Purpose : Pathological retinal neovascularization is a clinical manifestation of various proliferative retinopathies, including retinopathy of prematurity (ROP), diabetic retinopathy, and the wet form of macular degeneration. Over the last decade, numerous studies have reported an increased infiltration of hematopoietic stem cells (HSCs), macrophage/microglia in patients with intraocular angiogenic diseases.

Methods : Using a murine model of oxygen-induced retinopathy (OIR) and human retinal microvascular endothelial cells (HRMVECs), we are trying to understand the significance of IL-33/Hypoxic induced VCAM1 expression in retinal neovascularization.

Results : Here, using a murine model of oxygen-induced retinopathy, we found that NFkB and VCAM1 levels were highly up regulated in retina when new vessels were developing in the retina. Genetic deletion of IL-33 resulted in reduced NFkB activation and VCAM1 levels in hypoxic retina, resulting in reduced neovascularization. These findings suggest a role for IL-33-NFkB-VCAM1 signaling in pathological neovascularization. Our results demonstrate that IL-33 induce tube formation in human retinal microvascular endothelial cells and depletion of VCAM1 levels significantly blocked it. Protein profiler analysis showed that IL-33 regulates VCAM1 dependent IL-8 expression in HRMVECs. In order, to understand how IL-33 induced VCAM1 regulates the expression of IL-8, we did sequence analysis of IL-8 promoter and observed that IL-8 promoter has AP1 binding site. We observed that IL-33 induced the expression of Fra1 and JunB significantly in HRMVECs. Cloning and site directed mutagenesis of IL-8 promoter revealed that the AP1 binds to IL-8 promoter in response to IL-33 and regulate the expression of IL-8 in HRMVECs. Consequently, down regulation of VCAM1 levels significantly reduced IL-33 induced Fra1 and JunB expression as well as IL-8 expression.

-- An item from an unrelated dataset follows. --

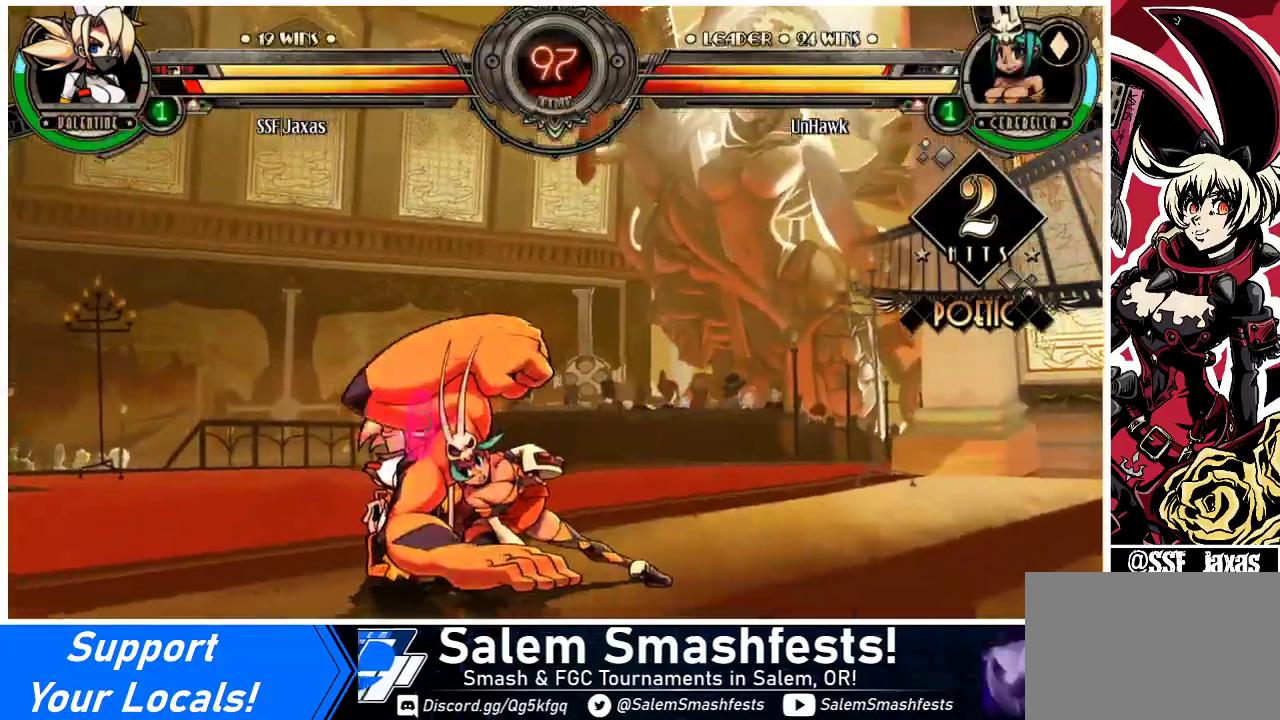
{"buttons": ["SQUARE"], "events": [[400, "DPAD_DOWN", "up"], [433, "DPAD_LEFT", "up"], [467, "SQUARE", "down"]]}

Conclusions : These results strongly suggest that IL-33/ST2L-NFkB-VCAM1-AP1 regulates IL-8 expression, playing a key role in retinal neovascularization and thus represents a new pharmacological target for the treatment of diseases where excessive neovascularization is the underlying pathology.

This abstract was presented at the 2022 ARVO Annual Meeting, held in Denver, CO, May 1-4, 2022, and virtually.